When I lived in Saudi Arabia, I learnt an Arabic aphorism, Kollu Oqda Laya Hull, which means ‘every problem has its own solution.’ Problems and opportunities are two sides of the same coin. Indians solve problems.

Indians are entrepreneurial in their genes and through their history. They are restless, constantly seeking new ways of doing things. They can be almost exasperating in this respect.

Dharnidhar Mahato (Balakdih, Bengal) developed a Rs. 500/- cycle pedal paddy thrasher, which costs one-fifth and produced twice the output of a regular thrasher. Arindam Chattopadhyay (Bankura, Bengal) developed a single finger pen so that the handicapped could write (Ref: Honey Bee, National Innovation Foundation, March 2008).

The message is that India can innovate big-time like the Param and Eka supercomputers, the Nano car and the off-shore software delivery model. Indians have also democratized innovations like the cycle pedal paddy thrashers and single finger pens.

For innovation to be valuable, there has to be ambition. The ambition of young Indians has increased, so the innovative spirit is poised to deliver big time. Innovative India.

Happy India

JRD Tata once said, “I do not want India to be an economic super-power. I want India to be happy.”

The MTV Networks International published a well being index (Business Line dated 22 Nov 2006), according to which ‘‘young Indians are the happiest people on the planet”. Among people in the age group of 16-34, Indians reported 60% happiness, at about the top end along with Argentina which was 70%. Guess who was miserable at the lower end? Japan at 8% and America at 30%!

Kelly Services, a Fortune 500 staffing leader company (Business Line dated 4 Dec 2006) found that Indians ranked first in Asia-Pacific in employee satisfaction; seventh out of 28 countries globally, with Denmark, Mexico and Sweden at the top and, Hungary, Russia and Turkey at the bottom.

The Vedanta says that instead of searching for happiness outside of oneself, one should look for infinite joy and peace within oneself. Sant Kabirdas also said that fools search for happiness and peace outside. Just as the Himalayan musk deer tires itself by running around seeking the source of the fragrance, little realizing that the smell originates from its own navel, man too should search his own self.

Here is the story of a happy Indian from modern times.

A young man, who was working in the Indian Army, could not find meaning in his life. So he decided to commit suicide. He chanced on an inspiring book by Swami Vivekananda. He took premature retirement from the army, collected Rs 65,000, and returned to his village in Maharashtra. He used the money to repair the village well, to close down liquor outlets and to mobilize the villagers to work for their own development. In a few years, his village was proclaimed a model village and he found a new meaning in life.

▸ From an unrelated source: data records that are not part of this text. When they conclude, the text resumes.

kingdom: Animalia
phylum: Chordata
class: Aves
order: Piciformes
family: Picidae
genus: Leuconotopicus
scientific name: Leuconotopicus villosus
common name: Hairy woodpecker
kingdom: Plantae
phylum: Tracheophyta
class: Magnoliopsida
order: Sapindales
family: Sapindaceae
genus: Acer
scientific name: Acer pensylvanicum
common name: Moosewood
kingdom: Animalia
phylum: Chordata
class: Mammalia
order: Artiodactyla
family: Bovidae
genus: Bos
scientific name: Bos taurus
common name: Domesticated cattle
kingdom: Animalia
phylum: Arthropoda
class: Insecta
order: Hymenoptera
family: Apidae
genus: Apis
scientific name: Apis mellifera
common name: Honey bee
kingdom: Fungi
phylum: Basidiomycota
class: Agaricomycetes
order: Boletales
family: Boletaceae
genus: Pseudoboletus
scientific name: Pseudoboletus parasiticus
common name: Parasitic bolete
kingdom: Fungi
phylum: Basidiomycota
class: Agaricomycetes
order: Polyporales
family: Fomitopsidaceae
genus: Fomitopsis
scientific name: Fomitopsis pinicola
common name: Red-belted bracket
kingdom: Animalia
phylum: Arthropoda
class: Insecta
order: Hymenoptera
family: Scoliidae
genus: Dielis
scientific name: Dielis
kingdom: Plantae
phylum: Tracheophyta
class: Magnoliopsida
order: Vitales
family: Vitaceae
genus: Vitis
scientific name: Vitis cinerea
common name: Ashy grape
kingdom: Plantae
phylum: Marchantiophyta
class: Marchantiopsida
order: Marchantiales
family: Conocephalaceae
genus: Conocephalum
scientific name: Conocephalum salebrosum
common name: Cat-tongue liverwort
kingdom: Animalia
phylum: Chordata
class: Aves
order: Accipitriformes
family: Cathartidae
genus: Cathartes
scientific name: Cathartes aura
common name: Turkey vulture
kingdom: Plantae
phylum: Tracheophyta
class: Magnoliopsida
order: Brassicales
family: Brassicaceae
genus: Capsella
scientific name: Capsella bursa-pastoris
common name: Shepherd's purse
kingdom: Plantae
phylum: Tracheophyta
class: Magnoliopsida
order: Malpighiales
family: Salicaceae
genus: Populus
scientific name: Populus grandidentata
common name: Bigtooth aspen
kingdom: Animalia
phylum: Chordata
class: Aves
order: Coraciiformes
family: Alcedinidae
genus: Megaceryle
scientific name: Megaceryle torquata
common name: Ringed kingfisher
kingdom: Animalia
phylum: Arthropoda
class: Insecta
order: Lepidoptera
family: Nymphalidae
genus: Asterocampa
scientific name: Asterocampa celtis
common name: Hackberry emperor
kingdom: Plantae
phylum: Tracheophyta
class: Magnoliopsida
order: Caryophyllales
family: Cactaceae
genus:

The name of the village is Ralegaon Siddhi, and the man who put it on the national map is Anna Hazare, who was decorated with a Padma Bhushan for his pioneering work. He found happiness within himself.

The sheer adventure and scale of India’s economic growth, with social justice and entrepreneurship as its pillars, is staggering. There are beauty spots in this model and there are warts and moles, too. This much is beyond doubt: no experiment of balancing growth, entrepreneurship and social justice has been undertaken in human history by any country on such a large canvas.

Over the coming decades, India has the real chance of reclaiming its place at the top table in the League of Nations, a position she held for centuries but lost in the last few hundred years.